Les sorties de la semaine

jeudi 20 avril 2017

Life


Synopsis :

Une mission martienne ramène des extraits de roche à la Station Spatial Internationale (ISS). Un groupe de chercheurs est chargé d'étudier les extraits et communiquent en temps réel leurs découvertes à la Terre. C'est alors que l'équipe fait une découverte incroyable : une cellule vivante extraterrestre se trouve dans les extraits analysés...


Commentaire :

Une mise en scène salvatrice

Daniel Espinosa arrive à tirer parti de l'environnement spatial pour produire une mise en scène intéressante. De longs plans, comme les premiers du film, voient des rentrées d'objets dans le plan, annonçant le début de l'histoire. Les plans larges insistent sur l'immensité de l'univers et la futilité des activités humaines. Par la suite, le film prend plus la forme d'un huit-clos à bord de l'ISS où la caméra n'hésite pas à flotter dans l’environnement et à aller dans toutes les directions (même le haute et le bas), ceci étant tout à fait pertinent dans un espace dépourvu de gravité. Il y a manifestement pour certaines scènes une inspiration de Gravity qui est le projet le plus abouti en terme de réalisation dans cet environnement. On remarque également cette inspiration lorsque la caméra tente, lors d'une scène, de traverser un hublot pour sortir. Elle ne va pas au bout de son mouvement, peut-être signe que l'ISS sera le lieu de l'action. Ainsi, la mise en scène est adaptée au sujet, ce qui est un très bon point. Certaines scènes sont particulièrement bien filmées comme lorsque l'alien se loge dans un gant et reproduit les mouvements du chercheur, ce qui produit une sensation de malaise. Les décors, majoritairement en dur, sont très immersifs et fidèles à l'ISS. Il est indéniable qu'un grand travail de recherche a été effectué en amont. Il était judicieux de choisir des décors réels pour un huit-clos puisque le nombre de décors est restreint et l'effet est toujours plus probant. Enfin, il est nécessaire de dire quelques mots sur la musique de très bonne facture et qui est introduite de manière prégnante dès le premier plan. Elle fait plus qu'accompagner le film, elle lui donne véritablement le ton. Cela est essentiel pour un film d'horreur. 

Des acteurs inégaux

La performance des acteurs est assez inégale. Ils sont au nombre de six, pour les six astronautes de l'ISS. Les personnages sont un peu caricaturaux avec des traits forcés, devant avoir une incidence évidente dans le scénario. Les femmes du casting s'en sortent le mieux avec des performances de qualité, portant le film. Ce sont Rebecca Ferguson en rôle principal et Olga Dihovichnaya notamment en première partie. Jake Gyllenhaal, Ariyon Bakare et Hiroyuki Sanada font le travail sans être exceptionnels. Ryan Reynolds quant à lui fait du Ryan Reynolds (Deadpool), ce qui est peu justifié dans ce contexte. De manière générale, les personnages paraissent trop naïfs, ce qui est peu compatible avec des astronautes sur-entraînés. 

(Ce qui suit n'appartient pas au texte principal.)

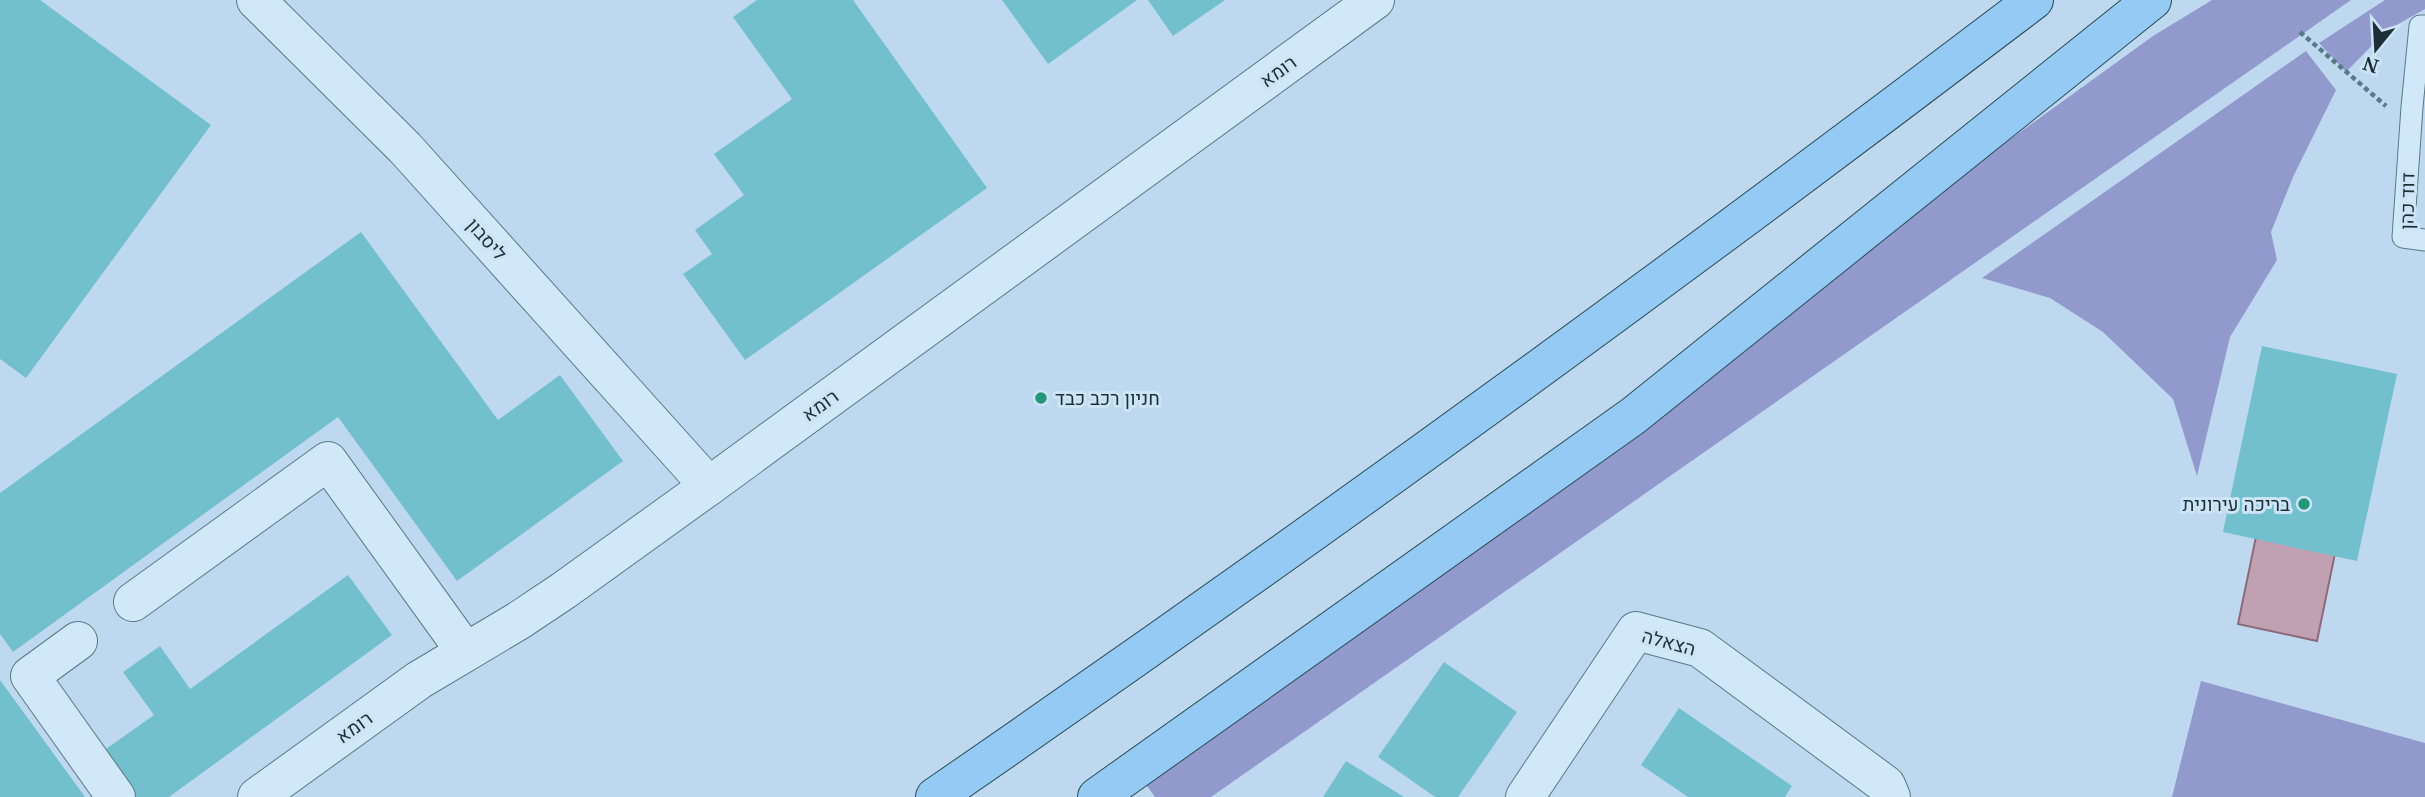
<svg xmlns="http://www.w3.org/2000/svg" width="2425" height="797" font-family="'Noto Serif',Heebo,serif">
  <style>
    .green { fill: #929acd }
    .water { fill: #c0a1b2; stroke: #8e697b; stroke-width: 2 }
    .building { fill: #72c0ce }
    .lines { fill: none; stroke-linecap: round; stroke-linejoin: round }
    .lane-casing { stroke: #567a87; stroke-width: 23 }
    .street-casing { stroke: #567a87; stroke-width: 40 }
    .primary-casing { stroke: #2b4c54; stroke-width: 40 }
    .path { stroke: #567a87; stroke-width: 4.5; stroke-dasharray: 5 3.5; stroke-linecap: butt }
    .lane { stroke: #d1e8f9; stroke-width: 21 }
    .street { stroke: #d1e8f9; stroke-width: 38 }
    .primary { stroke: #94caf4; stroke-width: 38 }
    .poi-dot { fill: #259779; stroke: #cde4f6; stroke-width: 2.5 }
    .labels { text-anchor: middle; stroke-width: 6; stroke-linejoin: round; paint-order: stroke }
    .street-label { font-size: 19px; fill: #1b3036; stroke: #cde4f6 }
    .poi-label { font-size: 19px; fill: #1b3036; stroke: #cde4f6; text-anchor: start }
  </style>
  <rect width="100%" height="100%" fill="#bed9ef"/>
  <g class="green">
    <polygon points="2212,0 2351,0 1211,797 1155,797 1136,771 2153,36"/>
    <polygon points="2385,0 2425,0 2425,9 2386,31 2346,72 2319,43"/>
    <polygon points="2306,51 2336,90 2293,177 2271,232 2277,260 2230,337 2197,476 2173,399 2103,332 2050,298 1982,278"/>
    <polygon points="2201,681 2425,743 2425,797 2172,797"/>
  </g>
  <polygon class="water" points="2291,367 2370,383 2317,641 2238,624"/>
  <g class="building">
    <polygon points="0,0 40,0 211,125 26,378 0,359"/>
    <polygon points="757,0 853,0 987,188 745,360 683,274 712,254 695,230 744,195 714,154 792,99 733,17"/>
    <polygon points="1002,0 1137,0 1048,64"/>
    <polygon points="1148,0 1225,0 1173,36"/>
    <polygon points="361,232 498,420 560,375 623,461 457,581 338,417 13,652 0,634 0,493"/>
    <polygon points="2262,346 2397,374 2357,561 2223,532"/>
    <polygon points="348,575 392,635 169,797 130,797 99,754 154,715 123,672 160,646 190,689"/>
    <polygon points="1444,662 1517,712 1458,797 1435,797 1378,757"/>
    <polygon points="0,680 85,797 0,797"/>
    <polygon points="1679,708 1792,786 1785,797 1688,797 1641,765"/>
    <polygon points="1346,761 1404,797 1323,797"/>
  </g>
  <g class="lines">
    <defs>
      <polyline id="lane" points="2425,26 2420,26 2412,107 2403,237 2425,240"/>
      <g id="street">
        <polyline points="256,0 405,148 709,486"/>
        <polyline points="133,602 328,461 465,651"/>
        <polyline points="78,641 30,676 116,797"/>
        <polyline points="257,797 419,680 518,621 563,591 709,486 1375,0"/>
        <polyline points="1525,797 1636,631 1700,648 1886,785 1891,797"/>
      </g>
      <g id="primary">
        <path d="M935,797c373,-257 739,-523 1099,-797"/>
        <polyline points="1097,797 1633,416 2152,0"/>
      </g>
    </defs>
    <use href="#lane" class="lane-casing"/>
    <use href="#street" class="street-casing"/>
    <use href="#primary" class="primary-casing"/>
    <polyline class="path" points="2300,32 2386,106"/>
    <use href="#lane" class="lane"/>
    <use href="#street" class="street"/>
    <use href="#primary" class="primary"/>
  </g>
  <g class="poi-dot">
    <circle cx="1041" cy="398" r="7"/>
    <circle cx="2304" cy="504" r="7"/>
  </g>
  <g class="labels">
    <g class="street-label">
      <text transform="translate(1278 71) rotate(-36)" y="7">רומא</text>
      <text transform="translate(2407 201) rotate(-89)" y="7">דוד כהן</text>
      <text transform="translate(487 239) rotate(48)" y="7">ליסבון</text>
      <text transform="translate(820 405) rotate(-36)" y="7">רומא</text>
      <text transform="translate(1669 642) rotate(15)" y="7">הצאלה</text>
      <text transform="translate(354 727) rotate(-36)" y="7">רומא</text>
    </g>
    <g class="poi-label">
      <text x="1055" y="405">חניון רכב כבד</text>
      <text x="2290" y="511" text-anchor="end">בריכה עירונית</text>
    </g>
  </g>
  <g transform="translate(2376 49) rotate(198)" stroke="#cde4f6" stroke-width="5" paint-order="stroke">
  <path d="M0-5L12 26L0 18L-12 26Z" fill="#1b3036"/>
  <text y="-10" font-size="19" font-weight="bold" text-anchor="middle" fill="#1b3036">N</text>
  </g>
</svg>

Un scénario trop peu original et travaillé [Spoilers]

Le scénario est véritablement un point faible du film en reprenant le concept d'Alien de Ridley Scott sans aucune plus-value. On peut peut-être apprécier la tension et le gore très léger mais cela ne suffit pas. Ce sont par ailleurs des qualités apportées par la mise en scène et non par le scénario. Le concept fondamental, en n'étant pas originale et trop proche du contexte d'Alien n'a que peu d'intérêt. Pourtant, il y a ponctuellement de très bonnes idées. L'origine de l'espèce martienne est très intéressante en étant une panspermie inversée [la vie sur Mars provient de Terre par le biais d'une collision avec un astéroïde il y a 2 milliards d'années]. La description du type de cellule est pertinente avant que le film en fasse un organisme évolué peu crédible. De même, la scène avec Hugh qui est paraplégique (paralysie et insensibilité des jambes) qui joue justement sur son absence de sensation aux jambes est très bien pensée. L'idée que ce personnage veuille être astronaute pour que cet handicap ne le soit plus est également intéressante. Néanmoins, les erreurs des personnages (astronautes surentraînés) sont constamment moteurs de l'intrigue ce qui rend le scénario moins crédible. De même, l'alien quasi immortel à la manière d'Alien (voire plus) est peu vraisemblable. Reprendre le concept de Ridley Scott n'est pas en soi rédhibitoire mais le scénario manque de travail. La fin du film part d'une bonne idée mais reste également peu crédible [l'alien semble alors trop intelligent]. 

Un questionnement absent [Spoilers]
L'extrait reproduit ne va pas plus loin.